## Data for analysis
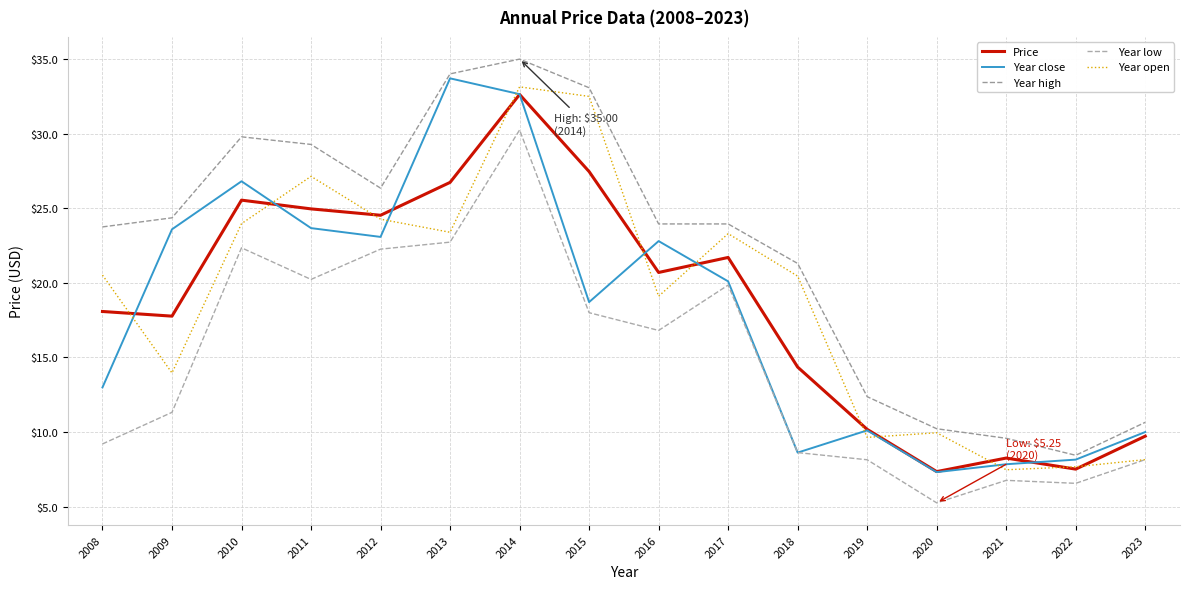

True or false: Year low and Price cross at least once.

False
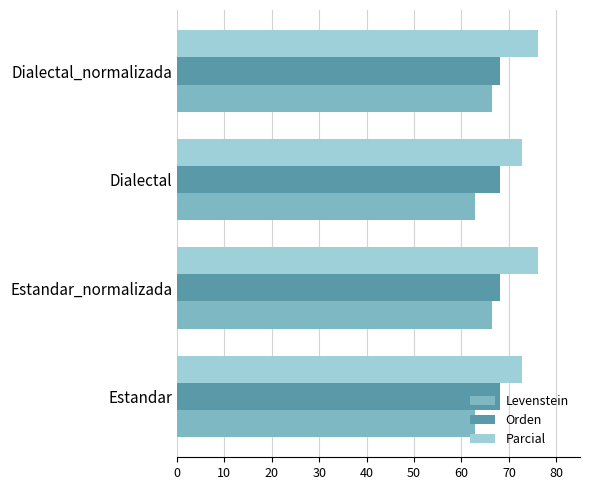

Is it true that Orden equals 46.6 at Estandar_normalizada?

False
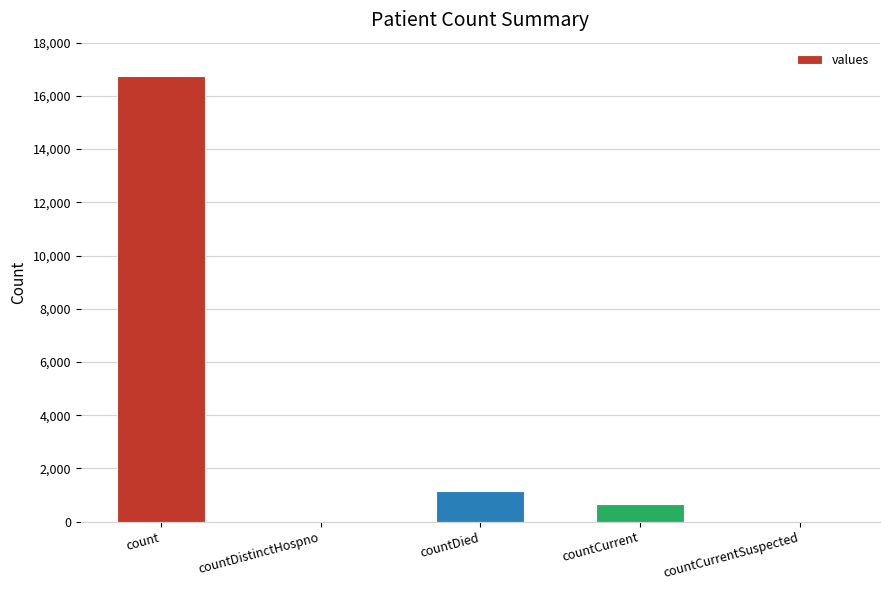

Read the value at countDied.

1142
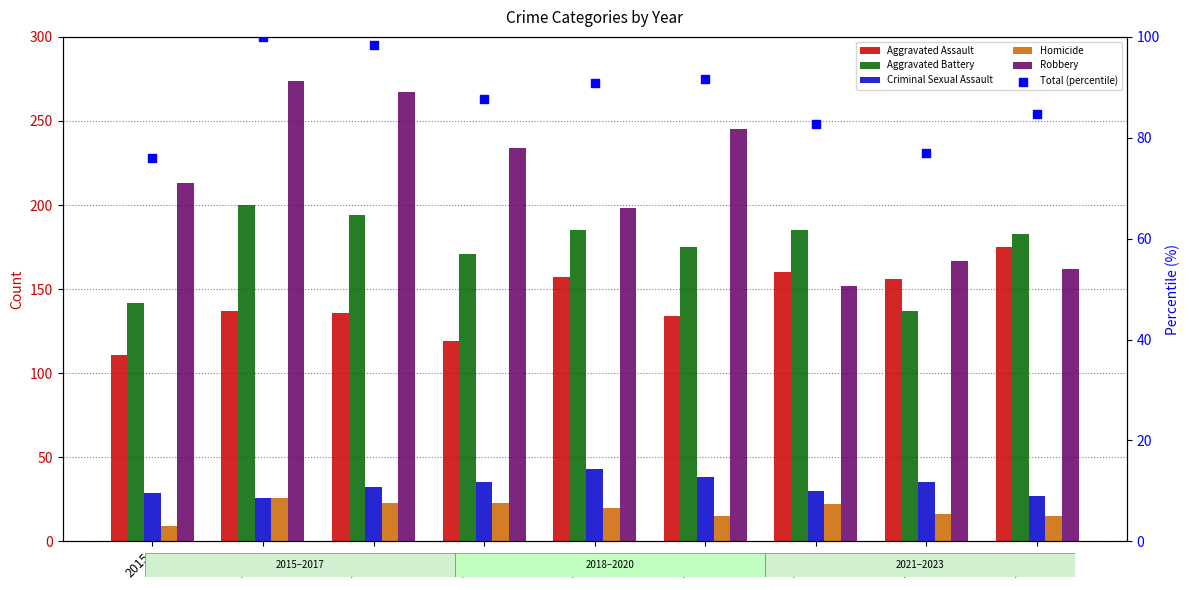

Which series reaches the minimum Y coordinate?

Homicide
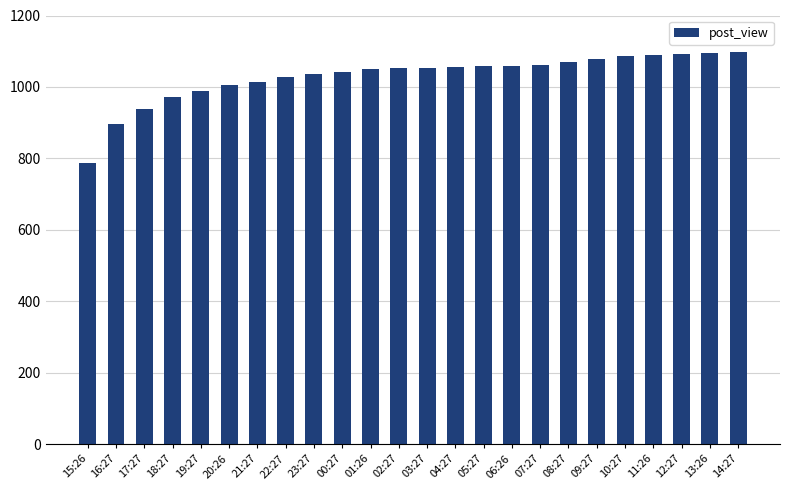

What is the approximate value at 00:27?

1043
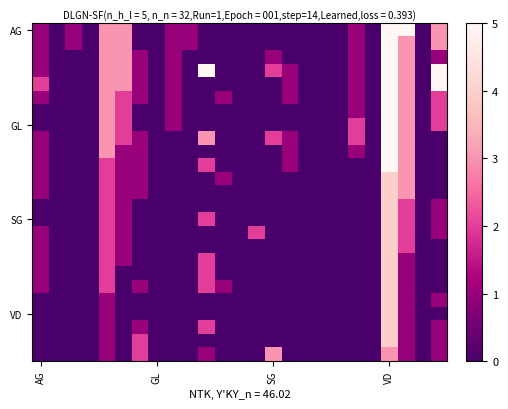

At how many categories does at least one series exceed 2?

7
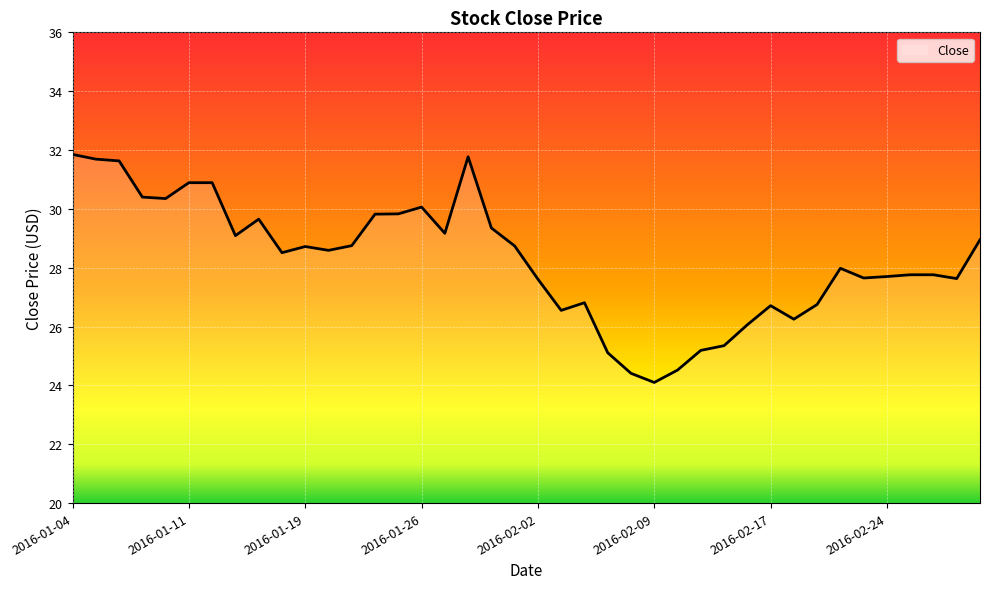

What is the smallest value displayed?

24.1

## What to produce
Write out every line of the entries above word for word, omitting the pictures.

## Written reply
True or false: Year low and Price cross at least once.

False

Is it true that Orden equals 46.6 at Estandar_normalizada?

False

Read the value at countDied.

1142

Which series reaches the minimum Y coordinate?

Homicide

What is the approximate value at 00:27?

1043

At how many categories does at least one series exceed 2?

7

What is the smallest value displayed?

24.1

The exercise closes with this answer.